Like many plans, it went unfulfilled. I grew up and, in an attempt to hide myself, got married and had a child. It didn’t end my growing suffering with gender dysphoria and I became increasingly isolated and frustrated. Some of that was directed at my Dad and we became distant, then estranged, which grew into a tragic, unbridgeable divide so deep he refused to see me even when he was dying.

Nell's parents
Nell Stockton

When I learned my father had terminal cancer it had a profound impact on me, bringing home my own mortality and how I was living a lie. I felt like gender dysphoria was a fire chasing me up a tree and I’d reached the top with nothing to do but perish or jump, not knowing where I would land. I knew that if I did jump it risked ending other relationships.
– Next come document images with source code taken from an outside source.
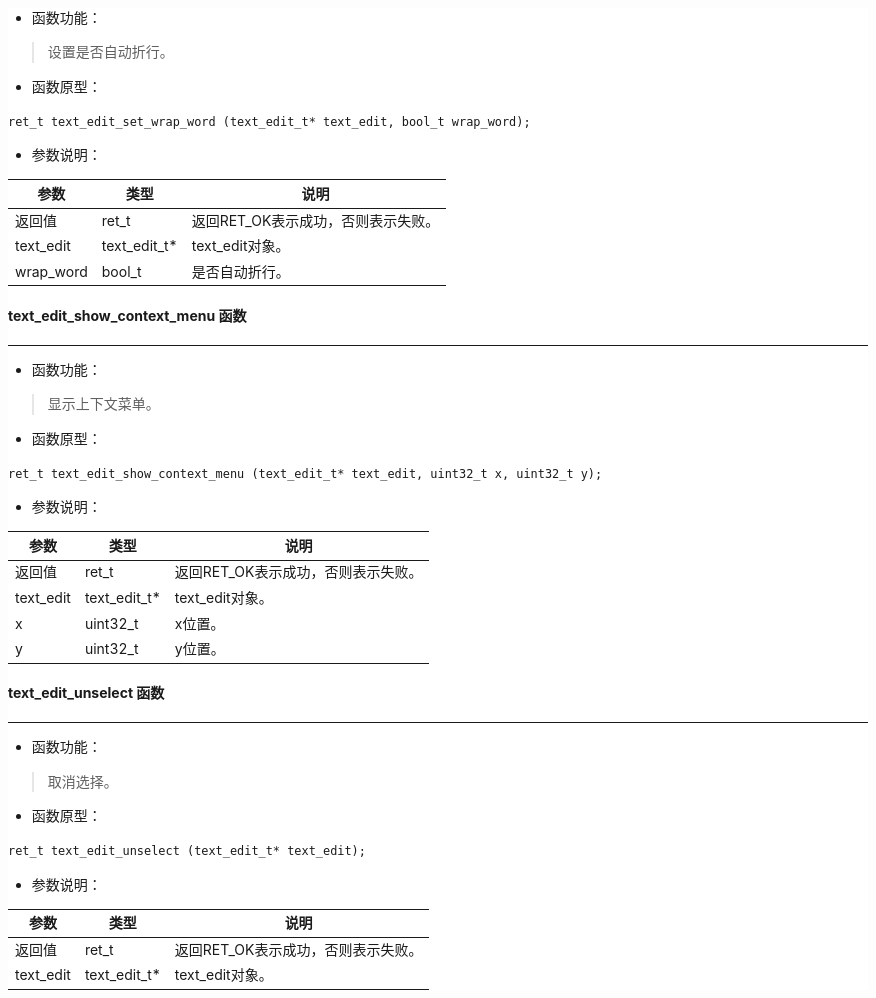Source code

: * 函数功能：

> <p id="text_edit_t_text_edit_set_wrap_word">设置是否自动折行。

* 函数原型：

```
ret_t text_edit_set_wrap_word (text_edit_t* text_edit, bool_t wrap_word);
```

* 参数说明：

| 参数 | 类型 | 说明 |
| -------- | ----- | --------- |
| 返回值 | ret\_t | 返回RET\_OK表示成功，否则表示失败。 |
| text\_edit | text\_edit\_t* | text\_edit对象。 |
| wrap\_word | bool\_t | 是否自动折行。 |
#### text\_edit\_show\_context\_menu 函数
-----------------------

* 函数功能：

> <p id="text_edit_t_text_edit_show_context_menu">显示上下文菜单。

* 函数原型：

```
ret_t text_edit_show_context_menu (text_edit_t* text_edit, uint32_t x, uint32_t y);
```

* 参数说明：

| 参数 | 类型 | 说明 |
| -------- | ----- | --------- |
| 返回值 | ret\_t | 返回RET\_OK表示成功，否则表示失败。 |
| text\_edit | text\_edit\_t* | text\_edit对象。 |
| x | uint32\_t | x位置。 |
| y | uint32\_t | y位置。 |
#### text\_edit\_unselect 函数
-----------------------

* 函数功能：

> <p id="text_edit_t_text_edit_unselect">取消选择。

* 函数原型：

```
ret_t text_edit_unselect (text_edit_t* text_edit);
```

* 参数说明：

| 参数 | 类型 | 说明 |
| -------- | ----- | --------- |
| 返回值 | ret\_t | 返回RET\_OK表示成功，否则表示失败。 |
| text\_edit | text\_edit\_t* | text\_edit对象。 |
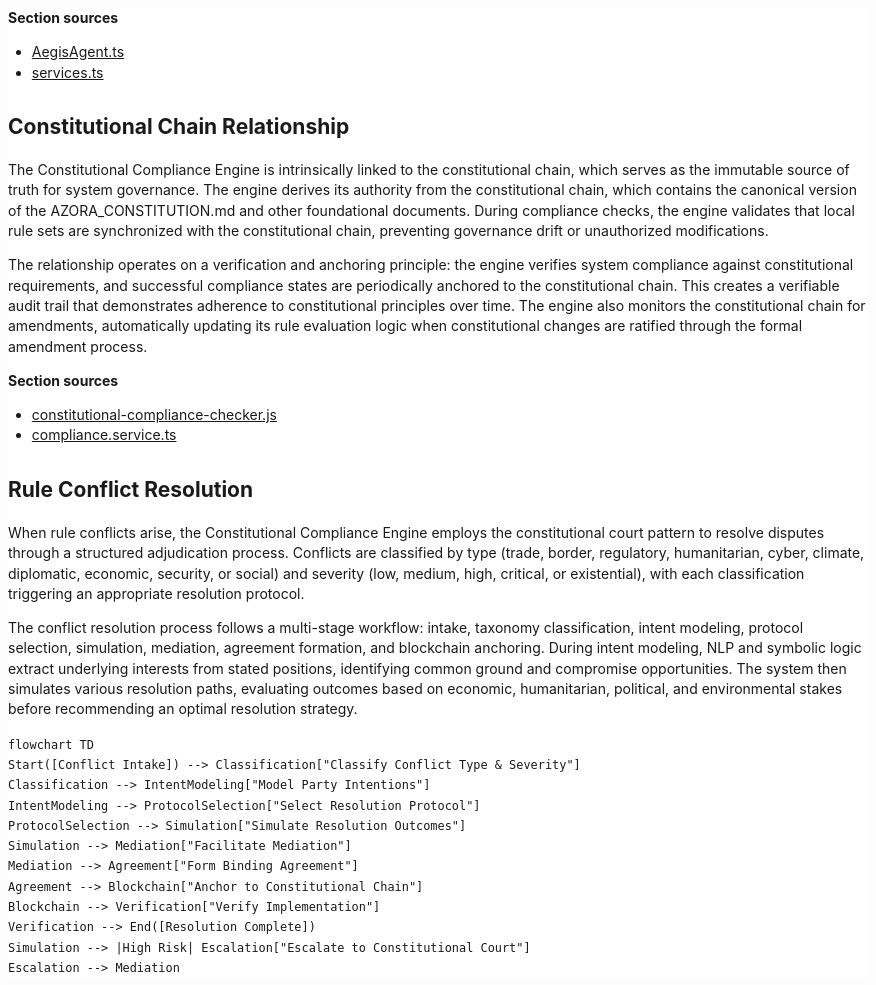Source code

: **Section sources**
- [AegisAgent.ts](file://genome/ai-hierarchy/specialized-agents/aegis-agent.ts#L1-L50)
- [services.ts](file://genome/agent-tools/services.ts#L147-L190)

## Constitutional Chain Relationship

The Constitutional Compliance Engine is intrinsically linked to the constitutional chain, which serves as the immutable source of truth for system governance. The engine derives its authority from the constitutional chain, which contains the canonical version of the AZORA_CONSTITUTION.md and other foundational documents. During compliance checks, the engine validates that local rule sets are synchronized with the constitutional chain, preventing governance drift or unauthorized modifications.

The relationship operates on a verification and anchoring principle: the engine verifies system compliance against constitutional requirements, and successful compliance states are periodically anchored to the constitutional chain. This creates a verifiable audit trail that demonstrates adherence to constitutional principles over time. The engine also monitors the constitutional chain for amendments, automatically updating its rule evaluation logic when constitutional changes are ratified through the formal amendment process.

**Section sources**
- [constitutional-compliance-checker.js](file://infrastructure/constitutional-compliance-checker.js#L1-L50)
- [compliance.service.ts](file://organs/procurement-corridor/src/services/compliance.service.ts#L1-L30)

## Rule Conflict Resolution

When rule conflicts arise, the Constitutional Compliance Engine employs the constitutional court pattern to resolve disputes through a structured adjudication process. Conflicts are classified by type (trade, border, regulatory, humanitarian, cyber, climate, diplomatic, economic, security, or social) and severity (low, medium, high, critical, or existential), with each classification triggering an appropriate resolution protocol.

The conflict resolution process follows a multi-stage workflow: intake, taxonomy classification, intent modeling, protocol selection, simulation, mediation, agreement formation, and blockchain anchoring. During intent modeling, NLP and symbolic logic extract underlying interests from stated positions, identifying common ground and compromise opportunities. The system then simulates various resolution paths, evaluating outcomes based on economic, humanitarian, political, and environmental stakes before recommending an optimal resolution strategy.

```mermaid
flowchart TD
Start([Conflict Intake]) --> Classification["Classify Conflict Type & Severity"]
Classification --> IntentModeling["Model Party Intentions"]
IntentModeling --> ProtocolSelection["Select Resolution Protocol"]
ProtocolSelection --> Simulation["Simulate Resolution Outcomes"]
Simulation --> Mediation["Facilitate Mediation"]
Mediation --> Agreement["Form Binding Agreement"]
Agreement --> Blockchain["Anchor to Constitutional Chain"]
Blockchain --> Verification["Verify Implementation"]
Verification --> End([Resolution Complete])
Simulation --> |High Risk| Escalation["Escalate to Constitutional Court"]
Escalation --> Mediation
```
I spent several dark months wondering what to do before a counsellor not only saved my life but helped me change it. It was too late for reconciliation with my Dad though and when I saw him next he was in the chapel of rest. It seemed too late.

Nell at the helm
Jermaine Hurst

Transition was like a rebirth. My Mum and brother and sister accepted the real me and I built more deep and valued friendships than I’d ever had before. Towards the end of my transition I was drawn back to sailing. New friends brought opportunities for yacht sailing at sea. I had found my element - somewhere I felt at one. I undertook training and this was followed by trips offshore and to France.

In 2021, the owner of a classic yacht called Lyra began to plan a trip to Norway but Covid made this impossible. Plan B was to sail up the East Coast through the Caledonian Canal and eventually back home to southern England. I signed up eagerly. After leaving Essex in May, we were in Inverness by June and began the trip through the canal with owner Miles, wife Joanne, daughter Rosie and two other women crew, Alexia and Dom.

I was on the helm when we reached Loch Ness and a gentle afternoon breeze took us down the loch. As the spectacular Highlands came into view I remembered the plan my Dad and I had made. At first I felt immensely sad that we never made this trip and then I had a feeling that I was not alone but that he had in some way joined me. I wept, overcome with emotion and then felt a sense of peace and acceptance. Somehow, inexplicably, I felt my Dad’s spirit had found and joined me on this wonderful yacht and beautiful place.

Later, after our evening meal, as we lay anchored in Urquart Bay, I told the others of the plans we’d had and we toasted our absent friends.

My experiences have taught me not only about the importance of visibility but also the need for support to help today’s trans children and their parents and siblings. I’ve been honoured to talk with and speak alongside trans young people at Sheffield charity SAYiT, and similar support groups in West Yorkshire and I support the work of Mermaids, the national charity for trans and gender non-conforming children and young people.

Whenever I’ve had the opportunity to speak with them, I always close with this message: ‘No matter how difficult your journey may seem, it will get better, so never let go of hope.’